Hope it helped somehow to understand Igor's comments. Sorry if my answer sounds pedantic at places, but I wanted to be sure not to leave any stone unturned.

Answer 2

Distributions and ordinary functions are two different things, however, there are bridges between them, going both ways, modulo some technical hypotheses. If $f$ is an ordinary function one can associate to it a distribution that sends a smooth test function g to $\int fg$, i.e., by "integrating against $f$" as mentioned in the article. For this to make sense, i.e., for the integral to converge and the resulting linear form to be continuous, the needed technical hypothesis is that $f$ is locally $L^1$. Conversely, given a distribution $T$ on $\Omega$, it has a singular support $K$, which allows one to produce a smooth function $f$ by "restriction" to $\Omega\backslash K$. Namely, that means that if $g$ is a test function with support in $\Omega\backslash K$, then $T(g)=\int_{\Omega\backslash K} fg$.

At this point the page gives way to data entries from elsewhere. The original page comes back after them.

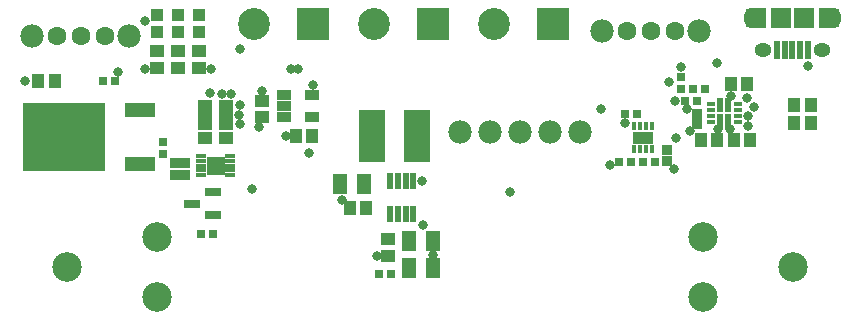
<source format=gts>
G04 Layer_Color=20142*
%FSLAX25Y25*%
%MOIN*%
G70*
G01*
G75*
%ADD57C,0.01400*%
%ADD66R,0.07099X0.04343*%
%ADD67R,0.01784X0.02769*%
%ADD68R,0.05524X0.06902*%
%ADD69R,0.06706X0.06902*%
%ADD70R,0.02375X0.06115*%
%ADD71R,0.04737X0.04343*%
%ADD72R,0.02965X0.03162*%
%ADD73R,0.05524X0.03162*%
%ADD74R,0.27572X0.22650*%
%ADD75R,0.10249X0.04737*%
%ADD76R,0.03162X0.02965*%
%ADD77R,0.03477X0.03320*%
%ADD78R,0.03753X0.01587*%
%ADD79R,0.05918X0.06312*%
%ADD80R,0.04737X0.03950*%
%ADD81R,0.04737X0.09934*%
%ADD82R,0.04343X0.04737*%
%ADD83R,0.03320X0.03477*%
%ADD84R,0.02756X0.01181*%
%ADD85R,0.01969X0.04528*%
%ADD86R,0.02375X0.05524*%
%ADD87R,0.04737X0.06902*%
%ADD88R,0.08674X0.17335*%
%ADD89R,0.05131X0.04343*%
%ADD90R,0.05131X0.03359*%
%ADD91R,0.04343X0.05131*%
%ADD92R,0.04343X0.04343*%
%ADD93C,0.02375*%
%ADD94C,0.07800*%
%ADD95O,0.05721X0.04540*%
%ADD96O,0.04343X0.06902*%
%ADD97C,0.06300*%
%ADD98C,0.09855*%
%ADD99R,0.10642X0.10642*%
%ADD100C,0.10642*%
%ADD101C,0.03200*%
D57*
X367622Y391177D02*
D03*
X370377Y391176D02*
D03*
X370377Y388420D02*
D03*
X367621Y388421D02*
D03*
D66*
X342000Y381500D02*
D03*
D67*
X341016Y377760D02*
D03*
X342984Y385240D02*
D03*
X339047Y377760D02*
D03*
X342984D02*
D03*
X344953D02*
D03*
X344953Y385240D02*
D03*
X341016D02*
D03*
X339047D02*
D03*
D68*
X380299Y421453D02*
D03*
X403134D02*
D03*
D69*
X387779D02*
D03*
X395654D02*
D03*
D70*
X386598Y410823D02*
D03*
X389157D02*
D03*
X391717D02*
D03*
X394276D02*
D03*
X396835D02*
D03*
D71*
X215000Y388342D02*
D03*
Y393657D02*
D03*
D72*
X194531Y349500D02*
D03*
X198468D02*
D03*
X362468Y397799D02*
D03*
X358530D02*
D03*
X359967Y393799D02*
D03*
X356031D02*
D03*
X342031Y373500D02*
D03*
X345968D02*
D03*
X334031D02*
D03*
X337968D02*
D03*
X339968Y389500D02*
D03*
X336031D02*
D03*
X257968Y336000D02*
D03*
X254031D02*
D03*
X162031Y400500D02*
D03*
X165969D02*
D03*
D73*
X198543Y355760D02*
D03*
Y363240D02*
D03*
X191457Y359500D02*
D03*
D74*
X148929Y381689D02*
D03*
D75*
X174126Y390665D02*
D03*
Y372713D02*
D03*
D76*
X182000Y379968D02*
D03*
Y376031D02*
D03*
X354499Y397831D02*
D03*
Y401767D02*
D03*
D77*
X185768Y373000D02*
D03*
X189232D02*
D03*
X185768Y369000D02*
D03*
X189232D02*
D03*
D78*
X204383Y368976D02*
D03*
Y370551D02*
D03*
Y372126D02*
D03*
Y373701D02*
D03*
Y375275D02*
D03*
X194616Y368976D02*
D03*
Y370551D02*
D03*
Y372126D02*
D03*
Y373701D02*
D03*
Y375275D02*
D03*
D79*
X199500Y372126D02*
D03*
D80*
X196055Y381252D02*
D03*
X202945D02*
D03*
D81*
Y389126D02*
D03*
X196055D02*
D03*
D82*
X371341Y399299D02*
D03*
X376657D02*
D03*
X366656Y380799D02*
D03*
X361342D02*
D03*
X372341D02*
D03*
X377657D02*
D03*
X249657Y358000D02*
D03*
X244342D02*
D03*
X231657Y382000D02*
D03*
X226343D02*
D03*
D83*
X359999Y386067D02*
D03*
Y389531D02*
D03*
X350000Y373768D02*
D03*
Y377232D02*
D03*
D84*
X364471Y388815D02*
D03*
Y390783D02*
D03*
Y392752D02*
D03*
Y386846D02*
D03*
X373527D02*
D03*
Y392752D02*
D03*
Y390783D02*
D03*
Y388815D02*
D03*
D85*
X367621Y392457D02*
D03*
Y387141D02*
D03*
X370377D02*
D03*
Y392457D02*
D03*
D86*
X260221Y355882D02*
D03*
X262779D02*
D03*
X265339D02*
D03*
X257661D02*
D03*
Y367118D02*
D03*
X260221D02*
D03*
X262779D02*
D03*
X265339D02*
D03*
D87*
X240957Y366000D02*
D03*
X249043D02*
D03*
X272043Y338000D02*
D03*
X263957D02*
D03*
X272043Y347000D02*
D03*
X263957D02*
D03*
D88*
X266587Y382000D02*
D03*
X251413D02*
D03*
D89*
X257000Y347856D02*
D03*
Y342144D02*
D03*
X194000Y410256D02*
D03*
Y404744D02*
D03*
X187000Y410256D02*
D03*
Y404744D02*
D03*
X180000Y404744D02*
D03*
Y410256D02*
D03*
D90*
X222276Y395740D02*
D03*
Y392000D02*
D03*
Y388260D02*
D03*
X231724D02*
D03*
Y395740D02*
D03*
D91*
X145756Y400500D02*
D03*
X140244D02*
D03*
X397756Y386500D02*
D03*
X392244D02*
D03*
X397756Y392500D02*
D03*
X392244D02*
D03*
D92*
X180000Y416547D02*
D03*
Y422453D02*
D03*
X187000D02*
D03*
Y416547D02*
D03*
X194000D02*
D03*
Y422453D02*
D03*
D93*
X344165Y381500D02*
D03*
X339835D02*
D03*
D94*
X321000Y383500D02*
D03*
X311000D02*
D03*
X301000D02*
D03*
X291000D02*
D03*
X281000D02*
D03*
X328300Y417000D02*
D03*
X360700D02*
D03*
X170700Y415500D02*
D03*
X138300D02*
D03*
D95*
X381874Y410823D02*
D03*
X401559D02*
D03*
D96*
X405496Y421453D02*
D03*
X377937D02*
D03*
D97*
X336500Y417000D02*
D03*
X344500D02*
D03*
X352500D02*
D03*
X162500Y415500D02*
D03*
X154500D02*
D03*
X146500D02*
D03*
D98*
X391882Y338500D02*
D03*
X361882Y348500D02*
D03*
Y328500D02*
D03*
X149882Y338500D02*
D03*
X179882Y328500D02*
D03*
Y348500D02*
D03*
D99*
X312000Y419500D02*
D03*
X272000D02*
D03*
X232000D02*
D03*
D100*
X292315D02*
D03*
X252315D02*
D03*
X212315D02*
D03*
D101*
X253144Y342144D02*
D03*
X272043Y342500D02*
D03*
X268118Y367118D02*
D03*
X241500Y360842D02*
D03*
X207374Y389126D02*
D03*
X207429Y392500D02*
D03*
Y386000D02*
D03*
X204500Y395929D02*
D03*
X201500D02*
D03*
X357499Y383799D02*
D03*
X376999Y385299D02*
D03*
X376983Y388815D02*
D03*
X376657Y394799D02*
D03*
X378999Y391799D02*
D03*
X215000Y397000D02*
D03*
X223000Y382000D02*
D03*
X354499Y405001D02*
D03*
X352232Y371000D02*
D03*
X336000Y386287D02*
D03*
X396835Y405500D02*
D03*
X366500Y406500D02*
D03*
X167000Y403500D02*
D03*
X136000Y400500D02*
D03*
X176000Y404500D02*
D03*
X198000D02*
D03*
X176000Y420500D02*
D03*
X207500Y411000D02*
D03*
X224500Y404500D02*
D03*
X227000D02*
D03*
X232000Y399000D02*
D03*
X197500Y396500D02*
D03*
X297500Y363500D02*
D03*
X350500Y400000D02*
D03*
X328000Y391000D02*
D03*
X268500Y352500D02*
D03*
X331000Y372500D02*
D03*
X214000Y385000D02*
D03*
X211500Y364500D02*
D03*
X367000Y384500D02*
D03*
X371000D02*
D03*
X371300Y395500D02*
D03*
X356500Y391000D02*
D03*
X353000Y381500D02*
D03*
X352500Y393700D02*
D03*
X230500Y376500D02*
D03*
M02*

</source>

Traditionally, Schwinger functions are defined as ordinary functions with domain given by the complement of the big diagonal, i.e., for non-coinciding points. Then, one can ask if one can associate a distribution to that. This is a bit tricky because this does not use the standard spaces of distributions say PDE folks work with.

Answer 3

This is just a comment (but I am not entitled) to put on record that there is a simple and natural way to answer the question in the title (the meaning of the claim $|F(x,y)|\leq |x-y|^{-n}$ for any (tempered) distribution $F$ of two variables). First note that any bounded, measurable function defines a unique distribution (true even for a locally integrable function). Secondly, one can always multiply a distribution by a smooth function. Hence it is natural to say that an (arbitrary) distribution $F$ satisfies the inequality whenever the distribution $F(x,y)(x-y)^n$ corresponds to a function in the ball of $L^\infty$ in the above sense.

I would emphasise that this is a reply to the question of how to ascribe meaning to the statement in the title, independent of any explicit context.